Dataset:
===
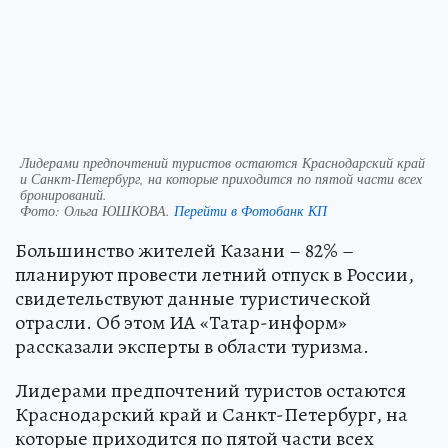
Лидерами предпочтений туристов остаются Краснодарский край
и Санкт-Петербург, на которые приходится по пятой части всех
бронирований.
Фото:
Ольга ЮШКОВА.
Перейти в Фотобанк КП
Большинство жителей Казани – 82% –
планируют провести летний отпуск в России,
свидетельствуют данные туристической
отрасли. Об этом ИА «Татар-информ»
рассказали эксперты в области туризма.
Лидерами предпочтений туристов остаются
Краснодарский край и Санкт-Петербург, на
которые приходится по пятой части всех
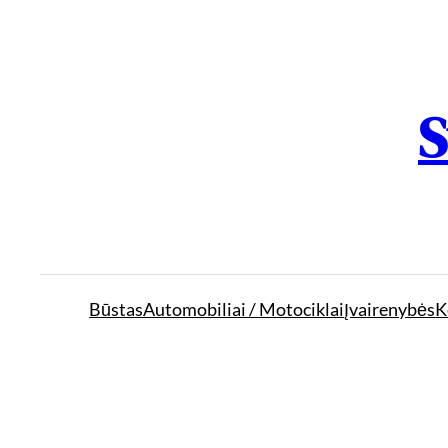
S
Būstas
Automobiliai / Motociklai
Įvairenybės
K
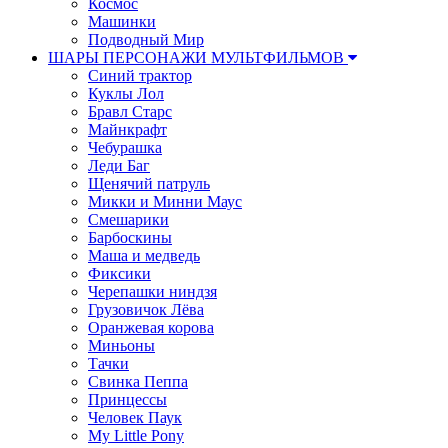
Космос
Машинки
Подводный Мир
ШАРЫ ПЕРСОНАЖИ МУЛЬТФИЛЬМОВ
Синий трактор
Куклы Лол
Бравл Старс
Майнкрафт
Чебурашка
Леди Баг
Щенячий патруль
Микки и Минни Маус
Смешарики
Барбоскины
Маша и медведь
Фиксики
Черепашки ниндзя
Грузовичок Лёва
Оранжевая корова
Миньоны
Тачки
Свинка Пеппа
Принцессы
Человек Паук
My Little Pony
===
What is needed:
Repeat word for word the lines from the one holding "Краснодарский край и Санкт-Петербург, на" through the last line of the listing above, including both ends. Drop the pictures.

Response to the exercise:
Краснодарский край и Санкт-Петербург, на
которые приходится по пятой части всех
S
Būstas
Automobiliai / Motociklai
Įvairenybės
K
Космос
Машинки
Подводный Мир
ШАРЫ ПЕРСОНАЖИ МУЛЬТФИЛЬМОВ
Синий трактор
Куклы Лол
Бравл Старс
Майнкрафт
Чебурашка
Леди Баг
Щенячий патруль
Микки и Минни Маус
Смешарики
Барбоскины
Маша и медведь
Фиксики
Черепашки ниндзя
Грузовичок Лёва
Оранжевая корова
Миньоны
Тачки
Свинка Пеппа
Принцессы
Человек Паук
My Little Pony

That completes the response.